AI-based monitoring systems offer significant advantage. They can keep track of every bit and byte of performance information.
Moreover, using machine learning techniques, AI-based remote monitoring takes the next step, gleaning insights from disorganised and seemingly unconnected data points.
In relatively short periods, these systems come to identify what types of issues precede outages and diagnose failures in the earliest stages.
With that capability, we’re starting to achieve the data centre manager’s dream — being able to solve a problem before it starts. In other words, predictive maintenance.
Predictive maintenance in action
Park Place Technologies assessed the status of machine learning and decided to take the plunge. We deployed a machine learning-based predictive maintenance capability for our clients and called it ParkView.

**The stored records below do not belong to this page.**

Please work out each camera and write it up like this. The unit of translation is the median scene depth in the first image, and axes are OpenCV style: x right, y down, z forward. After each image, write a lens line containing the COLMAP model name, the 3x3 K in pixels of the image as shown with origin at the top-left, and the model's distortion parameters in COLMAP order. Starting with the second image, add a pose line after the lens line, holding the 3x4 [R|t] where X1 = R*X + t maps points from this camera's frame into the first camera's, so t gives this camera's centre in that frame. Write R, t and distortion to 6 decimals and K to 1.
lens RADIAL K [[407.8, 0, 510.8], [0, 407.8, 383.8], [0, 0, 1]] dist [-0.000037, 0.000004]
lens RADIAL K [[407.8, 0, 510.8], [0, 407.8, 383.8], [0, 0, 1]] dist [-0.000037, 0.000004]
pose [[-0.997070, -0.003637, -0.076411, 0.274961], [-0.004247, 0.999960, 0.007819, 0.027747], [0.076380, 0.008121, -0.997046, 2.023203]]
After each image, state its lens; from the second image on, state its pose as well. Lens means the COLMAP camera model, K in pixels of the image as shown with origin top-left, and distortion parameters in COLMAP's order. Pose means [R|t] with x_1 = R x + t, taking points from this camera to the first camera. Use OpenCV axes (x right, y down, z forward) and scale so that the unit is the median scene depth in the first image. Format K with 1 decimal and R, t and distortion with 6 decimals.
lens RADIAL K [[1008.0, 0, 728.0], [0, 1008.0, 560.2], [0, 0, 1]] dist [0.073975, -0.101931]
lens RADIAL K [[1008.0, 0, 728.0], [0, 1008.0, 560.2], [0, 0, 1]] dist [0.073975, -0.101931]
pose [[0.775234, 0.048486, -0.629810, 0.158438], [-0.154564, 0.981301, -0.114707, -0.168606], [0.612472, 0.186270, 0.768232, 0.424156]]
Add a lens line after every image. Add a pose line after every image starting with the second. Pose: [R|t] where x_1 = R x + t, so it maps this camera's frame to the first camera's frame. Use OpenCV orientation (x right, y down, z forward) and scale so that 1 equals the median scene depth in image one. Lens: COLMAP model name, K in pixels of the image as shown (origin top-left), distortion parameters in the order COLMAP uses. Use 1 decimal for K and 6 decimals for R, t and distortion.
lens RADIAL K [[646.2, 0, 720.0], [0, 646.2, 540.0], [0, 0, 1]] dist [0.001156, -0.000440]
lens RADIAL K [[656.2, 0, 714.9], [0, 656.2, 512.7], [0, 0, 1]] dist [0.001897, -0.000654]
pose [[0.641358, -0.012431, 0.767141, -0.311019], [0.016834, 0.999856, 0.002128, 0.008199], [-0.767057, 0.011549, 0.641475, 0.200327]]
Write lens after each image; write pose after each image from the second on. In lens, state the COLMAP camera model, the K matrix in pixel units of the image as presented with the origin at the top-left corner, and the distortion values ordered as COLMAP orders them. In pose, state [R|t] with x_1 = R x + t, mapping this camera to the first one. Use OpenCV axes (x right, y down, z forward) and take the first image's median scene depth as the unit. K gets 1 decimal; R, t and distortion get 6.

As just one example, we’re working with Cincinnati Bell in the US, a major regional telecommunications company with numerous unmanned data processing outposts.
These facilities are mostly far from the corporate headquarters, so the company was racking up expenditures to have employees log thousands upon thousands of miles to physically check that servers and other equipment in their multi-state territory were operating.
This changed with the predictive maintenance capability we introduced. Remote monitoring not only spared them the human resource allocation wasted behind the wheel, but it also improved the diagnostics.
Rather than having to guess whether a controller, a battery, or a failed memory stick was the root cause of a problem — and potentially dispatching an engineer with the wrong gear to implement the wrong fix – the AI conducts a complete and more accurate analysis.
The system then automatically generates a trouble ticket with all the information — including spare parts numbers — that our engineers need in order to enact a solution.
Consider that a single administrator salary in the US averages over $120,000 and such an employee can support, on average, 64 Windows O/S instances today, according to Gartner, being able to stretch that number into the hundreds of instances per administrator — and eventually the thousands and beyond —w ill be the source of exceptional savings.
Additionally, the predictive nature of the diagnostics and the improvement in first-time fix rates helps minimise downtime, thereby delivering further business value.
Looking forward, this is how enterprises around the world will solve the emerging maintenance dilemma to handle the burst in edge computing, increasing uptime to match ever-increasing customer expectations, and doing exponentially more without a similar budget expansion.
Machine learning, automation, and integrated engineering response are combining to deliver a different form of IT maintenance – the one our digital transformation demands.
Where we go from here
The IT maintenance industry has moved the markers. We started with reactive maintenance, fixing systems as they broke down, and worked through scheduled maintenance, when downtime could at least be forecast and IT teams put on the clock in the middle of the night.
We’ve strived for predictability. Many data centre leaders who have worked in a facility long enough develop an eerie sense of how to hold all the pieces together when trouble is brewing. The introduction of hardware maintenance outsourcing solutions helped ease their burden.
Now, AI is packing a decade’s learning curve into days, empowering data centre managers to “keep the lights on” in less time so that they can spend more of it advancing strategic objectives.
As analytics capabilities improve, the powerful field of deep learning takes hold, software fully defines our data centres and DCIM tools are further integrated with maintenance solutions, predictive maintenance will start to look a lot more like self-maintenance.
AI-based systems will diagnose and often heal problems, calling in humans only when a pair of hands is needed to swap out a part. This will free up human resource to allow for further innovation and personalised services.
How will we be running our data centres when that day comes? It’s hard to say now, but we’ll learn.